====== Provided data ======

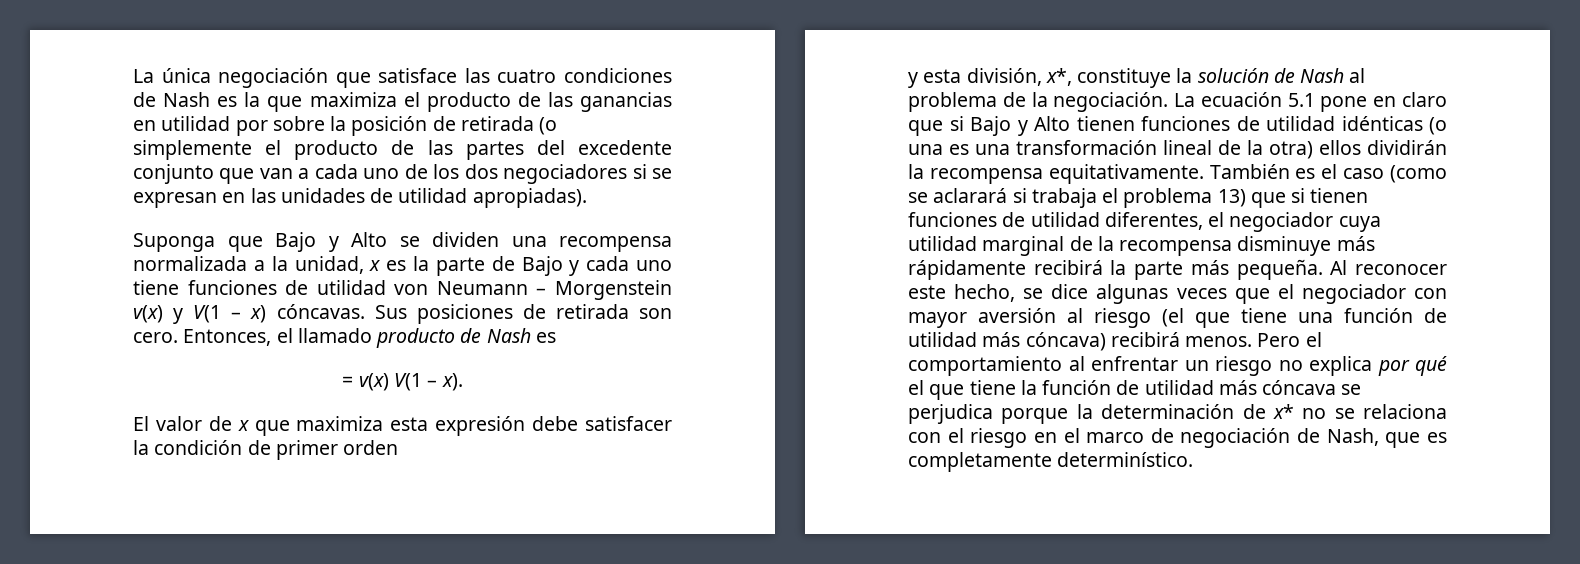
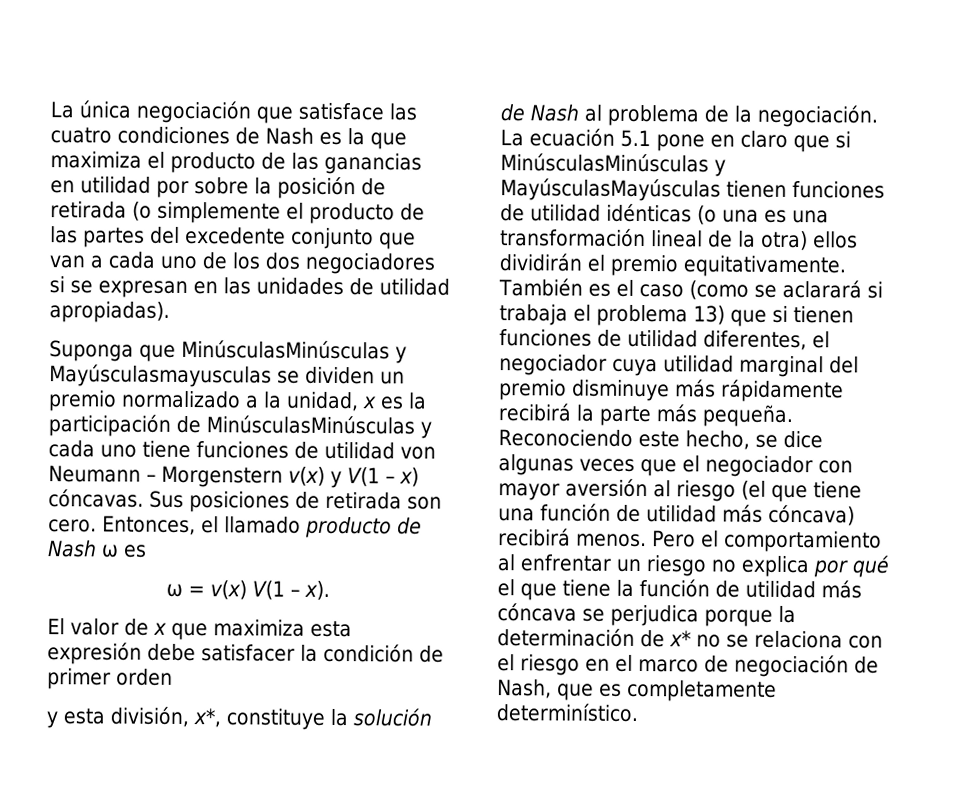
[275,232,672,252] [133,256,247,271] Bajo y Alto se dividen una recompensa normalizada -> [181,339,407,364] [49,364,405,388] [48,390,241,412] MinúsculasMinúsculas y Mayúsculasmayusculas se dividen un premio normalizado
[435,256,563,276] parte de Bajo -> [48,414,415,437] participación de MinúsculasMinúsculas
[554,280,672,300] Morgenstein -> [161,465,283,488] Morgenstern
(531, 335) none -> [101,544,119,558] ω
(556, 337) none -> [165,583,183,597] ω
[970,116,1070,136] Bajo y Alto -> [500,153,726,177] [500,178,721,202] MinúsculasMinúsculas y MayúsculasMayúsculas
[908,164,1043,184] la recompensa -> [587,254,678,277] el premio
[1069,236,1233,256] de la recompensa -> [829,356,859,374] [499,379,567,401] del premio
[1330,260,1447,275] Al reconocer -> [498,429,633,447] Reconociendo

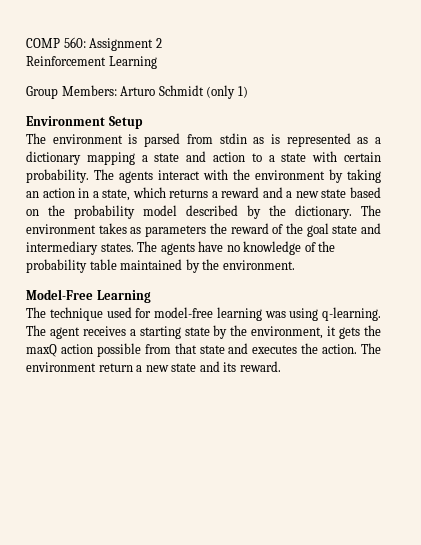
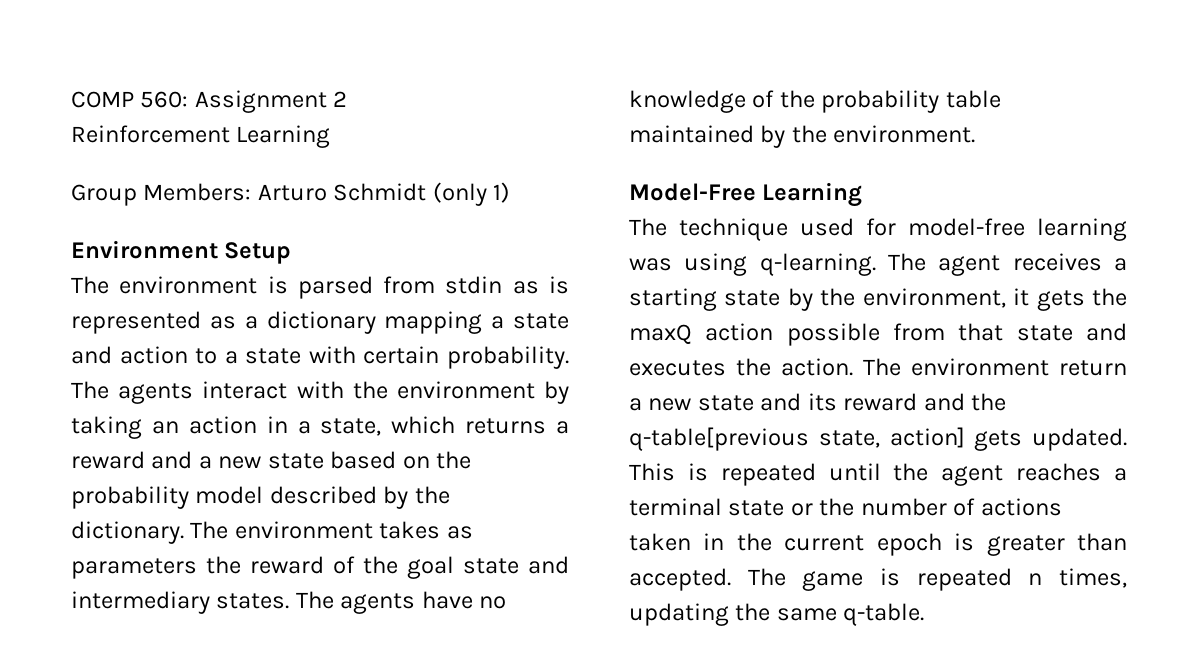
[239,361,281,372] reward. -> [843,393,1007,411] [629,427,1127,451] [629,463,1127,486] [629,498,1062,516] [629,533,1127,556] [629,568,1127,591] [629,603,925,626] reward and the q-table[previous state, action] gets updated. This is repeated until the agent reaches a terminal state or the number of actions taken in the current epoch is greater than accepted. The game is repeated n times, updating the same q-table.

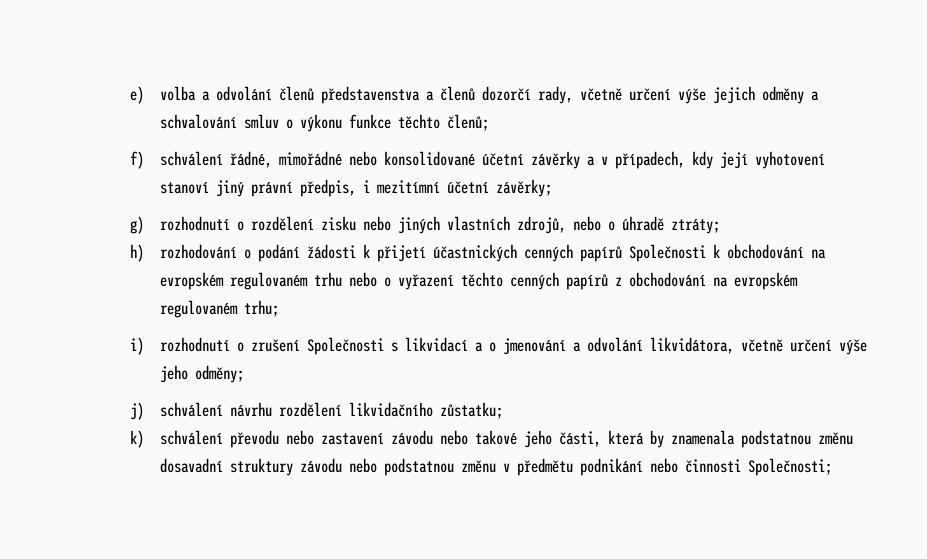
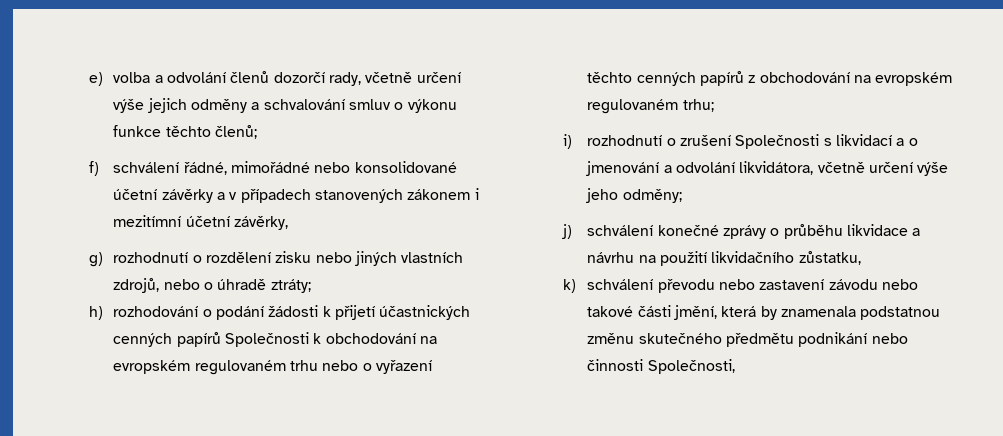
[320,86,475,104] představenstva a členů -> (270, 77) none
[614,151,825,169] [159,179,356,197] případech, kdy její vyhotovení stanoví jiný právní předpis, -> [240,189,471,203] případech stanovených zákonem
[495,179,552,197] závěrky; -> [234,216,289,230] závěrky,
[229,402,503,419] návrhu rozdělení likvidačního zůstatku; -> [657,224,921,239] [587,251,861,266] konečné zprávy o průběhu likvidace a návrhu na použití likvidačního zůstatku,
[523,430,601,448] jeho části, -> [637,305,718,320] části jmění,
[159,458,510,476] dosavadní struktury závodu nebo podstatnou změnu v -> [638,333,722,344] skutečného
[747,458,832,476] Společnosti; -> [647,359,735,374] Společnosti,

======

**What the task asks**
Copy the final portion of the records: every line from the one containing "[435,256,563,276] parte de" through the last, word for word, without pictures.

**Result**
[435,256,563,276] parte de Bajo -> [48,414,415,437] participación de MinúsculasMinúsculas
[554,280,672,300] Morgenstein -> [161,465,283,488] Morgenstern
(531, 335) none -> [101,544,119,558] ω
(556, 337) none -> [165,583,183,597] ω
[970,116,1070,136] Bajo y Alto -> [500,153,726,177] [500,178,721,202] MinúsculasMinúsculas y MayúsculasMayúsculas
[908,164,1043,184] la recompensa -> [587,254,678,277] el premio
[1069,236,1233,256] de la recompensa -> [829,356,859,374] [499,379,567,401] del premio
[1330,260,1447,275] Al reconocer -> [498,429,633,447] Reconociendo

[239,361,281,372] reward. -> [843,393,1007,411] [629,427,1127,451] [629,463,1127,486] [629,498,1062,516] [629,533,1127,556] [629,568,1127,591] [629,603,925,626] reward and the q-table[previous state, action] gets updated. This is repeated until the agent reaches a terminal state or the number of actions taken in the current epoch is greater than accepted. The game is repeated n times, updating the same q-table.

[320,86,475,104] představenstva a členů -> (270, 77) none
[614,151,825,169] [159,179,356,197] případech, kdy její vyhotovení stanoví jiný právní předpis, -> [240,189,471,203] případech stanovených zákonem
[495,179,552,197] závěrky; -> [234,216,289,230] závěrky,
[229,402,503,419] návrhu rozdělení likvidačního zůstatku; -> [657,224,921,239] [587,251,861,266] konečné zprávy o průběhu likvidace a návrhu na použití likvidačního zůstatku,
[523,430,601,448] jeho části, -> [637,305,718,320] části jmění,
[159,458,510,476] dosavadní struktury závodu nebo podstatnou změnu v -> [638,333,722,344] skutečného
[747,458,832,476] Společnosti; -> [647,359,735,374] Společnosti,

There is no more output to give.